For triangulated categories the notion of Bousfield localization is a "special case" of the notion of Verdier quotient. As you observe (and is shown in Lemma 3.1 of the paper you mention) any Bousfield localization arises as the composition of a quotient functor and a right adjoint to the quotient functor. One can view the point of this as being that by general nonsense the right adjoint to a Verdier quotient is always fully faithful and so one can perform the localization by taking an appropriate subcategory of the category in which one started.
Indeed suppose we have a fully faithful exact functor of triangulated categories R -> S where lets say (just to keep everything easy) S is compactly generated, so in particular has all small products and coproducts, and R is localizing then the following statements are equivalent (this works more generally):
i) R -> S admits a right adjoint;
ii) The quotient functor S -> S/R admits a right adjoint
and in this case the right adjoint S/R -> S identifies the Verdier quotient with the full subcategory R^{\perp} of R-local objects. We also have that the right adjoint S -> R identifies R with the Verdier quotient S/R^{\perp}.
By composing these adjoint pairs we get two functors S -> S one for each adjoint pair which are the acyclization and localization functors.
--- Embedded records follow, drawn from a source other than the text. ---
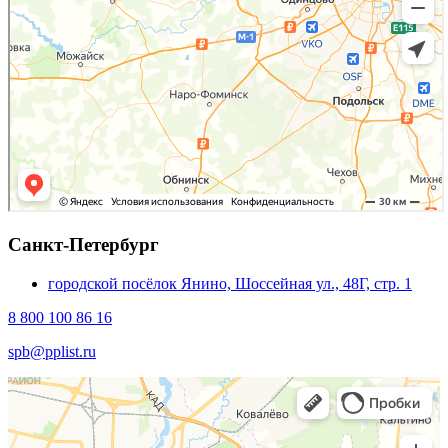
Санкт-Петербург
городской посёлок Янино, Шоссейная ул., 48Г, стр. 1
8 800 100 86 16
spb@pplist.ru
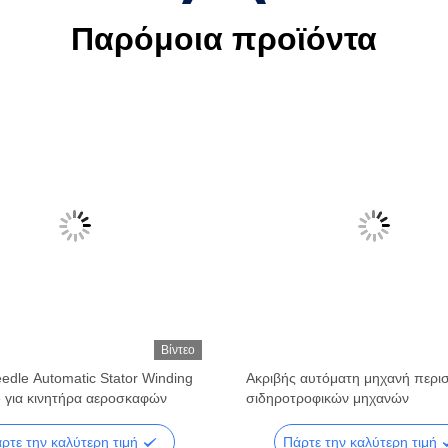
Παρόμοια προϊόντα
Βίντεο
dle Automatic Stator Winding
Ακριβής αυτόματη μηχανή περι
 για κινητήρα αεροσκαφών
σιδηροτροφικών μηχανών
ρτε την καλύτερη τιμή
Πάρτε την καλύτερη τιμή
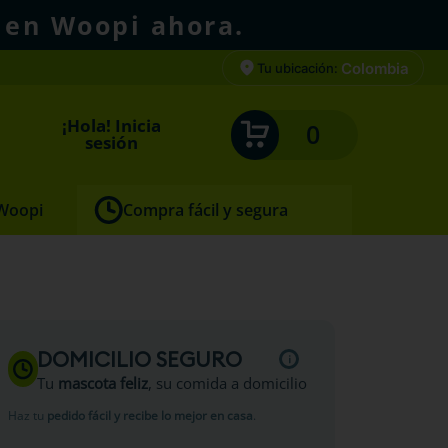
 en Woopi ahora.
Colombia
Tu ubicación:
¡Hola! Inicia
0
sesión
 Woopi
Compra fácil y segura
cono
DOMICILIO SEGURO
Tu
mascota feliz
, su comida a domicilio
Haz tu
pedido fácil y recibe lo mejor en casa
.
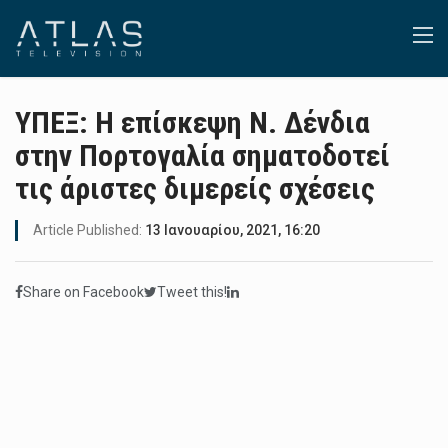
ΥΠΕΞ: Η επίσκεψη Ν. Δένδια
στην Πορτογαλία σηματοδοτεί
τις άριστες διμερείς σχέσεις
Article Published:
13 Ιανουαρίου, 2021, 16:20
Share on Facebook
Tweet this!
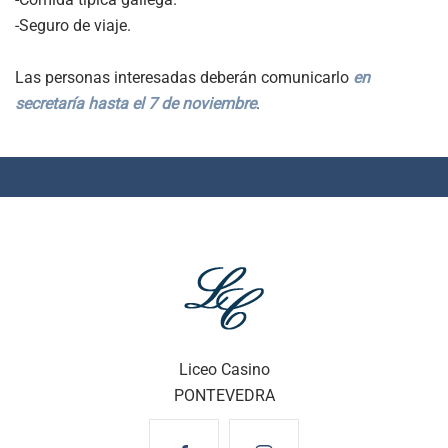
-Seguro de viaje.
Las personas interesadas deberán comunicarlo
en
secretaría hasta el 7 de noviembre
.
Liceo Casino
PONTEVEDRA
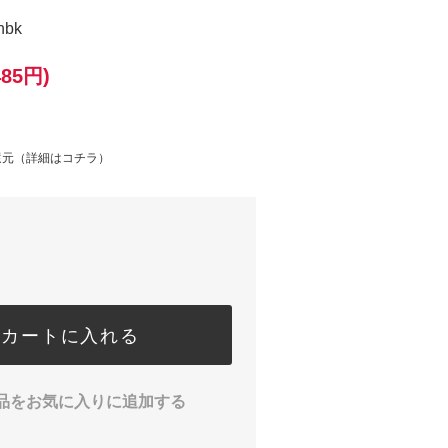
hbk
485円)
還元（
詳細はコチラ
）
カートに入れる
品をお気に入りに追加する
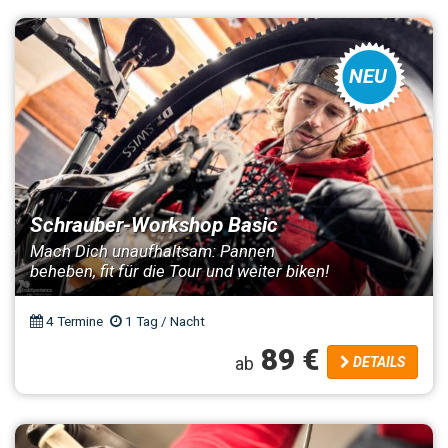
NEU
Schrauber-Workshop Basic
Mach Dich unaufhaltsam: Pannen
beheben, fit für die Tour und weiter biken!
4 Termine
1 Tag / Nacht
89 €
ab
DETAILS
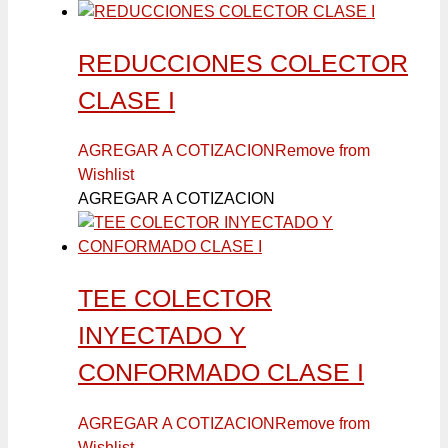
REDUCCIONES COLECTOR
CLASE I
AGREGAR A COTIZACION
Remove from
Wishlist
AGREGAR A COTIZACION
TEE COLECTOR
INYECTADO Y
CONFORMADO CLASE I
AGREGAR A COTIZACION
Remove from
Wishlist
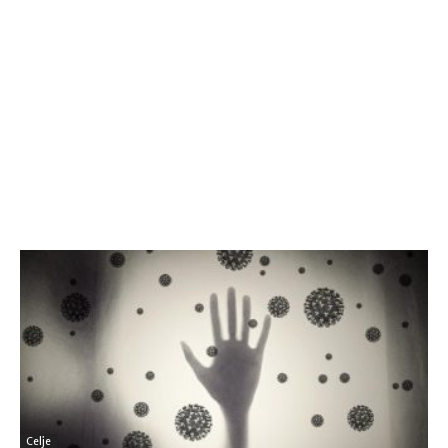
Celje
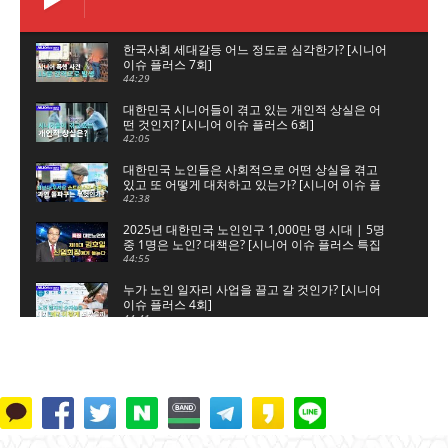
한국사회 세대갈등 어느 정도로 심각한가? [시니어
이슈 플러스 7회]
44:29
대한민국 시니어들이 겪고 있는 개인적 상실은 어
떤 것인지? [시니어 이슈 플러스 6회]
42:05
대한민국 노인들은 사회적으로 어떤 상실을 겪고
있고 또 어떻게 대처하고 있는가? [시니어 이슈 플
러스 5회]
42:38
2025년 대한민국 노인인구 1,000만 명 시대 | 5명
중 1명은 노인? 대책은? [시니어 이슈 플러스 특집
대한노인회]
44:55
누가 노인 일자리 사업을 끌고 갈 것인가? [시니어
이슈 플러스 4회]
44:41
노인 일자리 숫자놀음, 누구를 위한 것인가? [시니
어 이슈 플러스 3회]
45:34
은퇴는 새로운 시작, 새로운 출발이다 [시니어 이슈
플러스 2회]
41:51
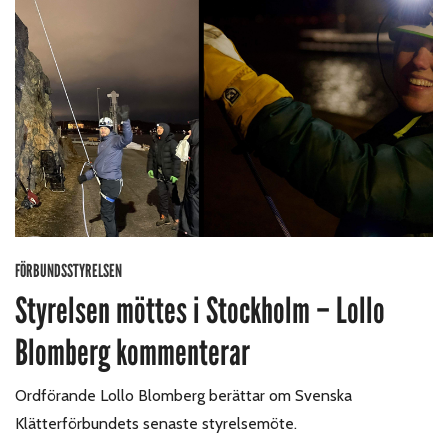
FÖRBUNDSSTYRELSEN
Styrelsen möttes i Stockholm – Lollo
Blomberg kommenterar
Ordförande Lollo Blomberg berättar om Svenska
Klätterförbundets senaste styrelsemöte.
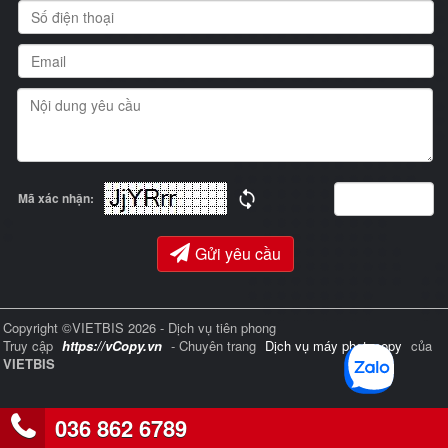
Mã xác nhận:
Gửi yêu cầu
Copyright ©VIETBIS 2026 - Dịch vụ tiên phong
Truy cập
https://vCopy.vn
- Chuyên trang
Dịch vụ máy photocopy
của
VIETBIS
036 862 6789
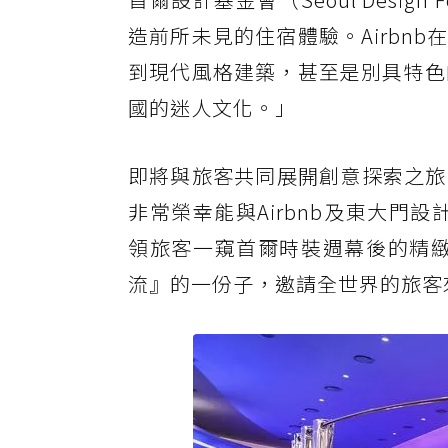
造前所未見的住宿體驗。Airbn
到現代風格建築，甚至是別具特色的
國的迷人文化。」
即將與旅客共同展開創意探索之旅的EN
非常榮幸能與Airbnb及東大門設
領旅客一窺首爾時裝週幕後的精緻
流』的一份子，邀請全世界的旅客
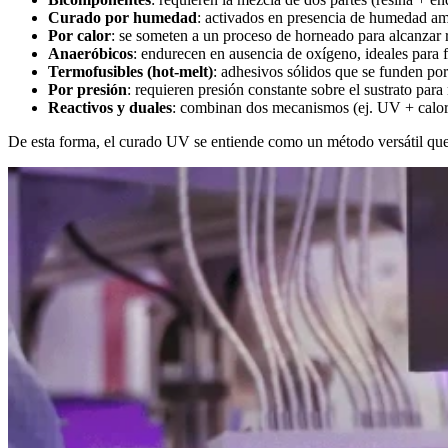
Curado por humedad
: activados en presencia de humedad am
Por calor
: se someten a un proceso de horneado para alcanzar re
Anaeróbicos
: endurecen en ausencia de oxígeno, ideales para f
Termofusibles (hot-melt)
: adhesivos sólidos que se funden por 
Por presión
: requieren presión constante sobre el sustrato par
Reactivos y duales
: combinan dos mecanismos (ej. UV + calo
De esta forma, el curado UV se entiende como un método versátil que 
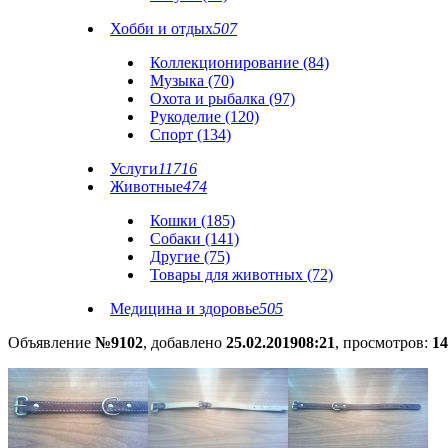
Хобби и отдых
507
Коллекционирование (84)
Музыка (70)
Охота и рыбалка (97)
Рукоделие (120)
Спорт (134)
Услуги
11716
Животные
474
Кошки (185)
Собаки (141)
Другие (75)
Товары для животных (72)
Медицина и здоровье
505
Объявление
№9102
, добавлено
25.02.2019
08:21
, просмотров:
14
These "project" objects of S onto their parts in R and S/R respectively (in the sense that our pair of adjoints define functorial triangles for objects of S presenting them as extensions of objects in S/R by objects of R and we project onto the corresponding object in this triangle) and this localization is the Bousfield localization with respect to the class of maps whose cone lies in R. Every Bousfield localization arises in this way which is the content of Lemma 3.1 in the paper of Benson-Iyengar-Krause.
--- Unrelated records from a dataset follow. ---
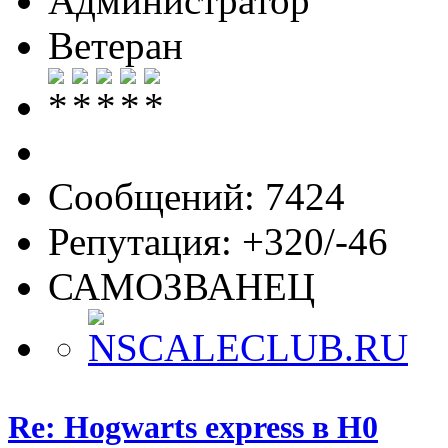
Администратор
Ветеран
Сообщений: 7424
Репутация: +320/-46
САМОЗВАНЕЦ
Re: Hogwarts express в H0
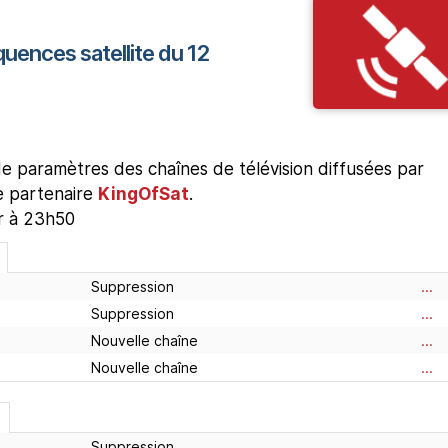
quences satellite du 12
 paramètres des chaînes de télévision diffusées par
re partenaire
KingOfSat
.
ur à 23h50
Suppression
...
Suppression
...
Nouvelle chaîne
...
Nouvelle chaîne
...
Suppression
...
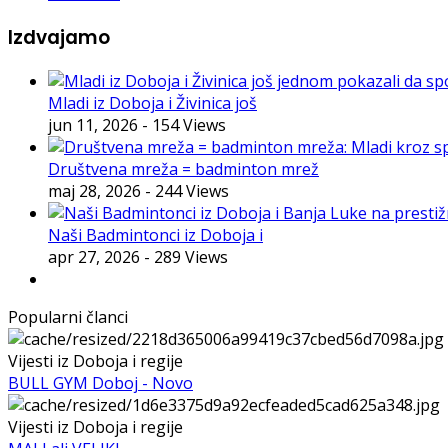
Izdvajamo
Mladi iz Doboja i Živinica još
jun 11, 2026
- 154 Views
Društvena mreža = badminton mrež
maj 28, 2026
- 244 Views
Naši Badmintonci iz Doboja i
apr 27, 2026
- 289 Views
Popularni članci
Vijesti iz Doboja i regije
BULL GYM Doboj - Novo
Vijesti iz Doboja i regije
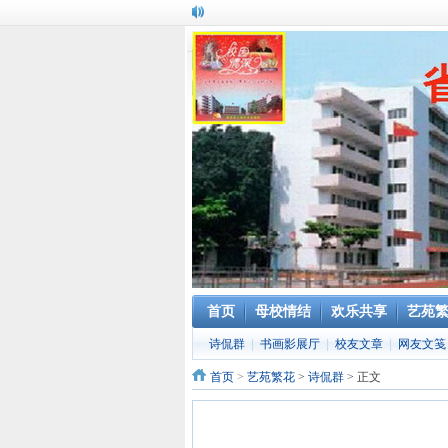
首页
母校情结
欢乐共享
艺苑
诗侃群
|
书画影展厅
|
校友文章
|
网友文笺
首页
>
艺苑繁花
>
诗侃群
> 正文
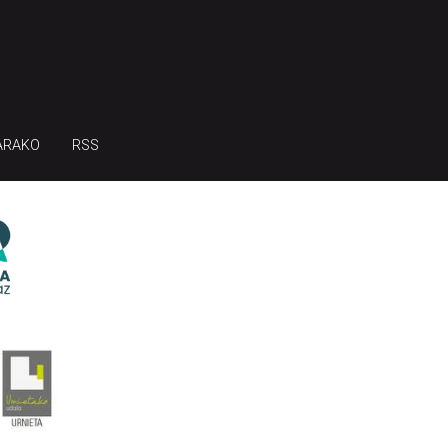
ARAKO
RSS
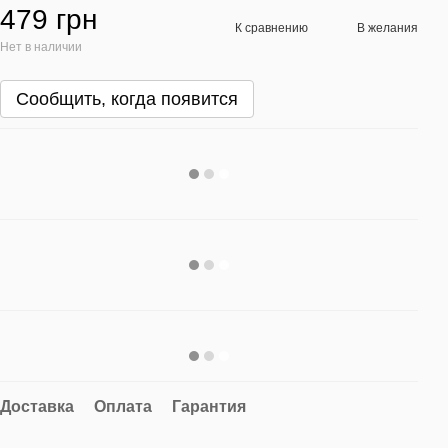
479 грн
К сравнению
В желания
Нет в наличии
Сообщить, когда появится
Доставка
Оплата
Гарантия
The conditions on the endofunctor L in Lemma 3.1 boil down to the fact that they are necessary for L to be idempotent and to arise as the monad associated to the unit of an adjunction.
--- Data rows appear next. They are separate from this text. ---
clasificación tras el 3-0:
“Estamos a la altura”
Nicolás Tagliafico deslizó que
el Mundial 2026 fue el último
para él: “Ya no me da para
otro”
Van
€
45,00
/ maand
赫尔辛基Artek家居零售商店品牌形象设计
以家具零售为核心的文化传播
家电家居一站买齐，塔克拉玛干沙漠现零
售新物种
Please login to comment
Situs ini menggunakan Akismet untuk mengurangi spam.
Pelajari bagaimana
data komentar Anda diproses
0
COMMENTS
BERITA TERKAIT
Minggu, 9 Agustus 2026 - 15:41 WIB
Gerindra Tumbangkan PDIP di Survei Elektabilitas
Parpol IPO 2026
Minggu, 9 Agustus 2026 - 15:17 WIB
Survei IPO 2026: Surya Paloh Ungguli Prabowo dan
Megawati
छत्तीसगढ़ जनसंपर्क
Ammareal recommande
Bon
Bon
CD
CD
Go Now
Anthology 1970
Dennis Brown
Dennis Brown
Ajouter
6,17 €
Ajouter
If you wish I can provide references/more details later when I have a bit more time - essentially the point is that in a lot of situations we get Bousfield localizations from our quotient (for instance if R satisfies Brown representability and is localizing, or if it is localizing the quotient is essentially small and S satisfies Brown rep) and whether one uses the localization sequence (i.e. the pair of adjoints) or the localization and acyclization functors is a matter of which is most convenient and personal choice - the formalism tells you that they are equivalent.